Top of Exercise data

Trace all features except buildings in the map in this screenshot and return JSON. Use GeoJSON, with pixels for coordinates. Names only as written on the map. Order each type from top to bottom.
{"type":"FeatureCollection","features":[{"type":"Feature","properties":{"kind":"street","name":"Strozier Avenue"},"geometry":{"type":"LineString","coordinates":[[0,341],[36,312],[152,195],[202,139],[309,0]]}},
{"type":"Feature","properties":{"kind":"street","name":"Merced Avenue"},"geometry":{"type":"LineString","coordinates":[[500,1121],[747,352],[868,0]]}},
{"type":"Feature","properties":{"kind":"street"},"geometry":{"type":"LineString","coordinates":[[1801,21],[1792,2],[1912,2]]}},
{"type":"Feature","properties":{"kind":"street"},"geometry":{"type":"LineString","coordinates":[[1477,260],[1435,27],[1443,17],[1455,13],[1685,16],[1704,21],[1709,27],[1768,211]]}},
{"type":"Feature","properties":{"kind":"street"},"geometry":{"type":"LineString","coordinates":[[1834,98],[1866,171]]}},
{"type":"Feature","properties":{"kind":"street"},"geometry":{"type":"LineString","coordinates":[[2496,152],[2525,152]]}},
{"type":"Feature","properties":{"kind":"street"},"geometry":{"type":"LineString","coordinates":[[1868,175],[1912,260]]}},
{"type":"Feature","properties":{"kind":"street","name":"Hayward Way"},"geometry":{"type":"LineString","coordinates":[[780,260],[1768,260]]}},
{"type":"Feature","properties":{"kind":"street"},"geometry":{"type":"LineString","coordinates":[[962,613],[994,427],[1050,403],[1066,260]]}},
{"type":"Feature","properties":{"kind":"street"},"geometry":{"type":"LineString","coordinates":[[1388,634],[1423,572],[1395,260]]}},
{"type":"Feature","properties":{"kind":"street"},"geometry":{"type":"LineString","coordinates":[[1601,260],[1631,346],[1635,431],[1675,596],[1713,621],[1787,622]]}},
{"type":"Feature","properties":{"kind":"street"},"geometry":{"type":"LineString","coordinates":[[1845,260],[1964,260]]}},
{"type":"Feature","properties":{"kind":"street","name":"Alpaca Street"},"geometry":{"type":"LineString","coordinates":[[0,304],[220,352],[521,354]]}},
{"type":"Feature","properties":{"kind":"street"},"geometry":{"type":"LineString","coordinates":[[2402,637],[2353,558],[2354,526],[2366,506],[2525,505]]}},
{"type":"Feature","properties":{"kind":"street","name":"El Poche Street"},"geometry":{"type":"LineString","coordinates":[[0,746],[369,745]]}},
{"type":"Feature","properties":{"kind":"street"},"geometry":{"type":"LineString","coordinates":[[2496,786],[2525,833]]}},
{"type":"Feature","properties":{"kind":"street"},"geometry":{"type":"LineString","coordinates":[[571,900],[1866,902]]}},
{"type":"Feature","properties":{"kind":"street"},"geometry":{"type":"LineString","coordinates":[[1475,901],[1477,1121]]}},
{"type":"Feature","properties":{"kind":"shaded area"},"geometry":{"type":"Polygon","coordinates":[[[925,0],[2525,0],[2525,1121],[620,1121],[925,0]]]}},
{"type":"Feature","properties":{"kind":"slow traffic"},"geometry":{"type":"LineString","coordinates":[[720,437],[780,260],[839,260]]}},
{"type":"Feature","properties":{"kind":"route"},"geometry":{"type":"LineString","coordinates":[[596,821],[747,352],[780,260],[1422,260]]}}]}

Bottom of Exercise data

Problem: Copy out each line of the records character for character.

Exercise response:
Trace all features except buildings in the map in this screenshot and return JSON. Use GeoJSON, with pixels for coordinates. Names only as written on the map. Order each type from top to bottom.
{"type":"FeatureCollection","features":[{"type":"Feature","properties":{"kind":"street","name":"Strozier Avenue"},"geometry":{"type":"LineString","coordinates":[[0,341],[36,312],[152,195],[202,139],[309,0]]}},
{"type":"Feature","properties":{"kind":"street","name":"Merced Avenue"},"geometry":{"type":"LineString","coordinates":[[500,1121],[747,352],[868,0]]}},
{"type":"Feature","properties":{"kind":"street"},"geometry":{"type":"LineString","coordinates":[[1801,21],[1792,2],[1912,2]]}},
{"type":"Feature","properties":{"kind":"street"},"geometry":{"type":"LineString","coordinates":[[1477,260],[1435,27],[1443,17],[1455,13],[1685,16],[1704,21],[1709,27],[1768,211]]}},
{"type":"Feature","properties":{"kind":"street"},"geometry":{"type":"LineString","coordinates":[[1834,98],[1866,171]]}},
{"type":"Feature","properties":{"kind":"street"},"geometry":{"type":"LineString","coordinates":[[2496,152],[2525,152]]}},
{"type":"Feature","properties":{"kind":"street"},"geometry":{"type":"LineString","coordinates":[[1868,175],[1912,260]]}},
{"type":"Feature","properties":{"kind":"street","name":"Hayward Way"},"geometry":{"type":"LineString","coordinates":[[780,260],[1768,260]]}},
{"type":"Feature","properties":{"kind":"street"},"geometry":{"type":"LineString","coordinates":[[962,613],[994,427],[1050,403],[1066,260]]}},
{"type":"Feature","properties":{"kind":"street"},"geometry":{"type":"LineString","coordinates":[[1388,634],[1423,572],[1395,260]]}},
{"type":"Feature","properties":{"kind":"street"},"geometry":{"type":"LineString","coordinates":[[1601,260],[1631,346],[1635,431],[1675,596],[1713,621],[1787,622]]}},
{"type":"Feature","properties":{"kind":"street"},"geometry":{"type":"LineString","coordinates":[[1845,260],[1964,260]]}},
{"type":"Feature","properties":{"kind":"street","name":"Alpaca Street"},"geometry":{"type":"LineString","coordinates":[[0,304],[220,352],[521,354]]}},
{"type":"Feature","properties":{"kind":"street"},"geometry":{"type":"LineString","coordinates":[[2402,637],[2353,558],[2354,526],[2366,506],[2525,505]]}},
{"type":"Feature","properties":{"kind":"street","name":"El Poche Street"},"geometry":{"type":"LineString","coordinates":[[0,746],[369,745]]}},
{"type":"Feature","properties":{"kind":"street"},"geometry":{"type":"LineString","coordinates":[[2496,786],[2525,833]]}},
{"type":"Feature","properties":{"kind":"street"},"geometry":{"type":"LineString","coordinates":[[571,900],[1866,902]]}},
{"type":"Feature","properties":{"kind":"street"},"geometry":{"type":"LineString","coordinates":[[1475,901],[1477,1121]]}},
{"type":"Feature","properties":{"kind":"shaded area"},"geometry":{"type":"Polygon","coordinates":[[[925,0],[2525,0],[2525,1121],[620,1121],[925,0]]]}},
{"type":"Feature","properties":{"kind":"slow traffic"},"geometry":{"type":"LineString","coordinates":[[720,437],[780,260],[839,260]]}},
{"type":"Feature","properties":{"kind":"route"},"geometry":{"type":"LineString","coordinates":[[596,821],[747,352],[780,260],[1422,260]]}}]}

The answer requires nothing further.